# Fiberglass Pumpkin



## Spider Rider (Nov 8, 2006)

Driving home from a job, I pass a large Pumpkin that has been set out for trash collection in April? You gotta love California weather. It's cracked open so I load it carefully in the passenger seat and take it home.

I have always wanted some large glowing fiberglass pumpkins and here was a good test candidate. Next I want to fiberglass a giant one from the local pumpkin festival. They toss them in the dumpster with a forklift the day after!

Here it is in our pumpkin patch with the guts and seeds now planted.


















It's very light.


----------



## RookieSpooker (Jul 23, 2007)

So did you find a fiberglass pumkin, or find a real one and glass it yourself?

By the way, great props on your site.
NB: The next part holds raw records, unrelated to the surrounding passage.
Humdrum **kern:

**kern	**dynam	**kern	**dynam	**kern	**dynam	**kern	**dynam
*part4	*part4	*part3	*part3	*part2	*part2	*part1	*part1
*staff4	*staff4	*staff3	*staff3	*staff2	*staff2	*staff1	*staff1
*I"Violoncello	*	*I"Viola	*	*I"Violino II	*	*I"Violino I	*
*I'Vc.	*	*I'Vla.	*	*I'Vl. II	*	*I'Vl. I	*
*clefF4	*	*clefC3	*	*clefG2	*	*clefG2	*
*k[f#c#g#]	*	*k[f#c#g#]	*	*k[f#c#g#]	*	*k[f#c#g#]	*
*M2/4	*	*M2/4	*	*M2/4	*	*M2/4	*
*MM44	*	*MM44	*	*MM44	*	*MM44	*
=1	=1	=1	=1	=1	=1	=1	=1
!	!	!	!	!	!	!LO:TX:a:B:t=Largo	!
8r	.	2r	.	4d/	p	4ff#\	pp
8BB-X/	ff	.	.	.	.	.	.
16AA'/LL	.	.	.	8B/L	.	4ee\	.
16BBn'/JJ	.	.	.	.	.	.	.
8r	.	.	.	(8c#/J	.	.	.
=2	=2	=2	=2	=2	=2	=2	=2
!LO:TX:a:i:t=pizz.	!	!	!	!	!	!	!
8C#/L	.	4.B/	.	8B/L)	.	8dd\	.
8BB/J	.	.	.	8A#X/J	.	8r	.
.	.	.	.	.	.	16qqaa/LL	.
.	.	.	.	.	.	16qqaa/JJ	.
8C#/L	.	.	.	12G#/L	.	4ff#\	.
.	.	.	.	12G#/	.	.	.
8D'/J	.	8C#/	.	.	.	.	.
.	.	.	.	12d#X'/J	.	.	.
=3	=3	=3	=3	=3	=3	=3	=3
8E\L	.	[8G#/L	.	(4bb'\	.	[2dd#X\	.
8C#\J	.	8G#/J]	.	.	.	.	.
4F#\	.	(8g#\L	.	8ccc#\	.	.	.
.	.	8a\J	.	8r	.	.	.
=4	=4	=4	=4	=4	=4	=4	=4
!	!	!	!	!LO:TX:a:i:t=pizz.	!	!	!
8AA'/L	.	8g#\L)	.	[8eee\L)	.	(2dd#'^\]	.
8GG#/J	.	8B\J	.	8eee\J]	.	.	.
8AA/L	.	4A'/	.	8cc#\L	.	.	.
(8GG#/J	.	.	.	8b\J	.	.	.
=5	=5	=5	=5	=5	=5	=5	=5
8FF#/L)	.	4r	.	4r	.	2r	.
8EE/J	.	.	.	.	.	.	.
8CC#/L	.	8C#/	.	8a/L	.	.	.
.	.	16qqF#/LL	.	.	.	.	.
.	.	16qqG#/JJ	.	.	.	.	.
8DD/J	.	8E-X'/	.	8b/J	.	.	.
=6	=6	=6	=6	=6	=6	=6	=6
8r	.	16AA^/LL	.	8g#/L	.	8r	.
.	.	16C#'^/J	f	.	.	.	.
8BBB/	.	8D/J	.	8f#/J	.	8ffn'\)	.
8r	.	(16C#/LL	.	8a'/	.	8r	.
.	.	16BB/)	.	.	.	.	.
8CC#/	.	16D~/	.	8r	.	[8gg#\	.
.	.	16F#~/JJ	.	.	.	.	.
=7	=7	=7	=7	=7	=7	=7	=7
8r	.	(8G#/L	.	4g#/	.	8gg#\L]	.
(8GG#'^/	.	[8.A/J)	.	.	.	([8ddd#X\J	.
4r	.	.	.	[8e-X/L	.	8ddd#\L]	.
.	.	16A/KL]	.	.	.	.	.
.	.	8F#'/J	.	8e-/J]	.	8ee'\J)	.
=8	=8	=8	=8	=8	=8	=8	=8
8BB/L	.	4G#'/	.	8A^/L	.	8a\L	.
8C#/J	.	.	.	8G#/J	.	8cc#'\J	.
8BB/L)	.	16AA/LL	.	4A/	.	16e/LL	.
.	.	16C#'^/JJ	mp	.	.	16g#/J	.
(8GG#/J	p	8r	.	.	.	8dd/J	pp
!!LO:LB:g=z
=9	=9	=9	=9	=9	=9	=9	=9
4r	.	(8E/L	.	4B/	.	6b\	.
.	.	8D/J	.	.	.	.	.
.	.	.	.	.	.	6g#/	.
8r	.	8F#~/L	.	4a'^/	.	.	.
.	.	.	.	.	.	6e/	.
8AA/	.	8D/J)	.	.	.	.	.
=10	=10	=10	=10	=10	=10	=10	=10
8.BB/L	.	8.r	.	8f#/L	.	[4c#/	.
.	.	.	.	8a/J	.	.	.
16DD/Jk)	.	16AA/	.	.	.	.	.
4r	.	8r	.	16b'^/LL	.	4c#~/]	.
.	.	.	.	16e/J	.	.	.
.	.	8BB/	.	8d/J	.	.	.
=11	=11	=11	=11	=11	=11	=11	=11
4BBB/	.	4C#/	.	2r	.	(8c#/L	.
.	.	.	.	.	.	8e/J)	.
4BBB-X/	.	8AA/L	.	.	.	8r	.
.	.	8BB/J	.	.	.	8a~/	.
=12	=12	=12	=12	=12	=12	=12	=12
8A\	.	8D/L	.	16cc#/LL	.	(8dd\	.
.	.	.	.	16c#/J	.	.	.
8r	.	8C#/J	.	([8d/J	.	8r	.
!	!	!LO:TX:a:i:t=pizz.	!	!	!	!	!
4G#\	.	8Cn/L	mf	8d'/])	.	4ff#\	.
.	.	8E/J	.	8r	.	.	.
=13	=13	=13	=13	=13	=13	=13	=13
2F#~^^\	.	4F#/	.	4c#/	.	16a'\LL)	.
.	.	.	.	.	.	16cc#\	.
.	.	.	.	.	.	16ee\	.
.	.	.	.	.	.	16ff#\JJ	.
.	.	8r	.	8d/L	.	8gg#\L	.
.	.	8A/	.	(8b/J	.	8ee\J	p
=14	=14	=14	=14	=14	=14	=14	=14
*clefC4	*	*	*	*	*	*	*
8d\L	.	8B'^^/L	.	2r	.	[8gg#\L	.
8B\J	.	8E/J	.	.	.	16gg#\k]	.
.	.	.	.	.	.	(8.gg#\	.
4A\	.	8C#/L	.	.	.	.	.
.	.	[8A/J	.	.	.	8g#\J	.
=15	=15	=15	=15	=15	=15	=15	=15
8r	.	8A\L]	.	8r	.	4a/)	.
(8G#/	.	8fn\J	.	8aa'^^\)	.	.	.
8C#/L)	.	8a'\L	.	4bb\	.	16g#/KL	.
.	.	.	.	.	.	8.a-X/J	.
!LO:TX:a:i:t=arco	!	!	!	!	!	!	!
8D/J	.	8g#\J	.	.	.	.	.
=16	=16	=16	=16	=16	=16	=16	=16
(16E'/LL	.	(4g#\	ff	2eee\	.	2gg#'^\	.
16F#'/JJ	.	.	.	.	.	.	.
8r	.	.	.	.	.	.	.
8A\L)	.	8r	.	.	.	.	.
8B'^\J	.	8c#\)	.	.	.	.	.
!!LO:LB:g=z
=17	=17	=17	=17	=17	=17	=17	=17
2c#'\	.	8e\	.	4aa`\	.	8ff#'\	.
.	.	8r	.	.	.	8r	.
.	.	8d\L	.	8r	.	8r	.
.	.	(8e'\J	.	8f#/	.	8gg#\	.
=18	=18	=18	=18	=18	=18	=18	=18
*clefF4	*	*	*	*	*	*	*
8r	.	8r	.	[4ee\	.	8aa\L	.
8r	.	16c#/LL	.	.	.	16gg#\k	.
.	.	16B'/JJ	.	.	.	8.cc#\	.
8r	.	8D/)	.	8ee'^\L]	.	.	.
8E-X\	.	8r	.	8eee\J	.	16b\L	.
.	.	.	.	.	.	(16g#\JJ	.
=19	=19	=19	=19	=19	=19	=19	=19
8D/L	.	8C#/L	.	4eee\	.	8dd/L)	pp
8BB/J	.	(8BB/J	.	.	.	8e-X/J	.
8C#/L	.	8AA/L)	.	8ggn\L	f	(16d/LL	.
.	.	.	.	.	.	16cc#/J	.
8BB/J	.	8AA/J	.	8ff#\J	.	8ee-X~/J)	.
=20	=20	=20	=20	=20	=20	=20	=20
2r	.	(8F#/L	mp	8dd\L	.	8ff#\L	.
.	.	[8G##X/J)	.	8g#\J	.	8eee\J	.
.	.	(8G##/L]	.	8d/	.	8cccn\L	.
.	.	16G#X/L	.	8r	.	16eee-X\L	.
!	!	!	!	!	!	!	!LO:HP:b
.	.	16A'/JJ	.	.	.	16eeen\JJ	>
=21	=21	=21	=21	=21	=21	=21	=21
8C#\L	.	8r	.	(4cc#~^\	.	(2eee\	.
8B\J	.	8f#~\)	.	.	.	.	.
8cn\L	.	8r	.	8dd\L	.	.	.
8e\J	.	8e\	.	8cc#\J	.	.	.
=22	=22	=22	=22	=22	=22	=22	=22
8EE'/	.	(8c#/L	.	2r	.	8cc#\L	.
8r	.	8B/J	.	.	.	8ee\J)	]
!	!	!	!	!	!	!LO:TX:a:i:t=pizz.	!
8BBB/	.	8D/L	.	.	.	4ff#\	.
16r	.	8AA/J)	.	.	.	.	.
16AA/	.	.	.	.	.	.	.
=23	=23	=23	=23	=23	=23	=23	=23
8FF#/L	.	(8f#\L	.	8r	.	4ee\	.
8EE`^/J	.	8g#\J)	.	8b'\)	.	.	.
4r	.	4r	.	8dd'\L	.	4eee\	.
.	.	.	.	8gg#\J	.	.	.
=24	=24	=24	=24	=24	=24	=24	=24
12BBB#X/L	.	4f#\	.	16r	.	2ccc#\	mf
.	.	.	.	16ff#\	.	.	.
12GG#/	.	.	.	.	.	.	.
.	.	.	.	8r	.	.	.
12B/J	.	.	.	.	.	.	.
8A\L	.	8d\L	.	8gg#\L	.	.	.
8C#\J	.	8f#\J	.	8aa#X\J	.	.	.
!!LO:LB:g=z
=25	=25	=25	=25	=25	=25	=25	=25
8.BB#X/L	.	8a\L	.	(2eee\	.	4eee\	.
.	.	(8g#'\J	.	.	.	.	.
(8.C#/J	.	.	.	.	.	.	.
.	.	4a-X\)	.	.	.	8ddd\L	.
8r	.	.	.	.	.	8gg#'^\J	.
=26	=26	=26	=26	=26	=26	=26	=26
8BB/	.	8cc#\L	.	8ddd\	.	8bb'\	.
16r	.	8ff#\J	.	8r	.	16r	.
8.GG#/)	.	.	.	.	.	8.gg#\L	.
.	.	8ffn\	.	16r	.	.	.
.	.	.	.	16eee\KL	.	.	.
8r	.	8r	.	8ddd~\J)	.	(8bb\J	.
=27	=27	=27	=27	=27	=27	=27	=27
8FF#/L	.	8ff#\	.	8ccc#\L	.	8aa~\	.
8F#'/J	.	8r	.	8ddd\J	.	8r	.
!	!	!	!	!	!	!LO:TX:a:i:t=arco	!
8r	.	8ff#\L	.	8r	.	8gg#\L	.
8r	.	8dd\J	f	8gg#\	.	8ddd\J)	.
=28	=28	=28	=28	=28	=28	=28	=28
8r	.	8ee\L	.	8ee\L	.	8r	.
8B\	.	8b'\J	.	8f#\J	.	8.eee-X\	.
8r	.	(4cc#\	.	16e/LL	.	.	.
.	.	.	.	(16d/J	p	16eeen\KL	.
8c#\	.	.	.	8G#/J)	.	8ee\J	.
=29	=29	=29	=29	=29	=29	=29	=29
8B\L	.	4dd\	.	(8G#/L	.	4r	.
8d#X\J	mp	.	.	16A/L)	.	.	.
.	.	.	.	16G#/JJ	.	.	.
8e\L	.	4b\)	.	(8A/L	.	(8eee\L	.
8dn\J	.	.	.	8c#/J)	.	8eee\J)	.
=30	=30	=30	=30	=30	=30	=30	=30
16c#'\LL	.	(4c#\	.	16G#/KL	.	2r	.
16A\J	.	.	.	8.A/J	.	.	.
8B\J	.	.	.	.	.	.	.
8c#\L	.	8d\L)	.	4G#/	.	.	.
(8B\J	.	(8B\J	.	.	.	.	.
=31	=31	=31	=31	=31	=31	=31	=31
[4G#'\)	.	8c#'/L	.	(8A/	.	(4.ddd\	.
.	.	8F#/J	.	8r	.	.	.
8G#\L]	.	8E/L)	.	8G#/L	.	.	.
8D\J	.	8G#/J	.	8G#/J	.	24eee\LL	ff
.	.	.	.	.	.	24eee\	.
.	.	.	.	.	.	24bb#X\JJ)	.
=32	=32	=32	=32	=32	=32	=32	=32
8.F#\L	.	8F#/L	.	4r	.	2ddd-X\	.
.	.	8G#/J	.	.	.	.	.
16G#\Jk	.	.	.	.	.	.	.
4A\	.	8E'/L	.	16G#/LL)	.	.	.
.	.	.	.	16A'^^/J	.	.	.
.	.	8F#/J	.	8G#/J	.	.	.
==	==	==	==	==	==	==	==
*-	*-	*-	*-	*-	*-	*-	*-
And I love the pics with the confused black cat.


----------



## Spider Rider (Nov 8, 2006)

I found a real one a week ago! and fiberglassed it myself. It was easier to do than I thought it would be. The stem is stuck in the fiberglass but the rest of the pumpkin came out easy after I split open the shell and then reglassed it closed.


----------



## Lilly (Jun 13, 2006)

ok how do you fiberglass a pumpkin?
materials needed etc..


----------



## Spider Rider (Nov 8, 2006)

I didn't take any pictures but I will post some simple directions in the how-to 
section.


----------



## Sickie Ickie (Jun 20, 2006)

I'm looking forward to it. Especially what kind of fiberglass cloth you used and how many layers.


----------



## RookieSpooker (Jul 23, 2007)

DITTO!! I would love to have a yard full of pumpkins without havin to carve them every year or pay 10 bucks apiece for foam ones.


----------



## Revenant (Mar 17, 2007)

Better stake those suckers down lol a good wind would set 'em to rollin'


----------



## Spider Rider (Nov 8, 2006)

Ok, now you got me thinking about skeletons bowling with pumpkins. If I only had the skills.


----------



## Ghostess (Aug 21, 2005)

Very cool


----------